For gamers, “the devil’s in the details,” said Andrew Cunningham in ArsTechnica.com. The PS4’s more powerful graphics processing unit and “more straightforward memory configuration” may edge out the Xbox One in terms of picture quality, but that could change as developers become more comfortable with the Xbox One. And the truth is that most players aren’t likely to notice. We’re no longer seeing the substantive differences anyone could spot between earlier generations of these two gaming consoles. The new PS4 and Xbox One “are very, very similar, even if they’re not identical.” And while the PS4’s stronger graphics might “give it the performance edge in the long term,” the war between these consoles “will be fought primarily with software and services, not with silicon.”

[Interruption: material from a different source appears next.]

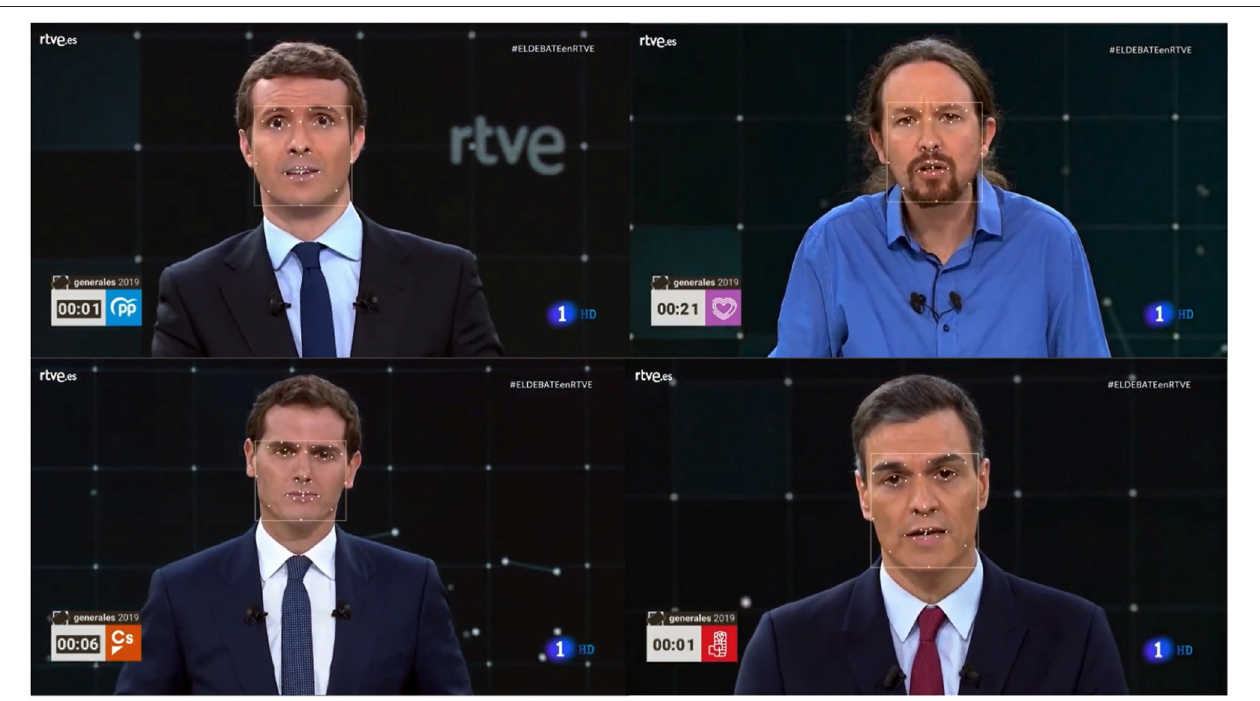
FIGURE 2 | Application of Facial Expression Analysis on the four candidates using Affdex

You could also shun both new consoles and put your PC “on par” with their performance, said Matt Smith in DigitalTrends.com. You may not be able to match the raw performance of the eight-core processors at the heart of these new products, but for most PC gamers, “even a desktop that’s a few years old should provide adequate grunt.” Still, PC users should at least ditch their dual-core processors for quad-cores, because “developers have more incentive than ever before to optimize for multi-core systems.” A good graphics card is still “a critical component for an optimal PC gaming experience,” but it’s not that hard to approximate the new consoles’ GPUs, which “aren’t exactly warhorses.” For a graphics card comparable to the PS4, a Radeon 7850 or GeForce GTX 650 Ti—both available for $140 or less—“will do nicely.” The consoles’ larger memory capability “is a detail most users need not worry about.” Both consoles “reserve a substantial amount of memory for their operating system,” so PC gamers who are running Windows should be able to emulate their performance with six gigabytes of RAM.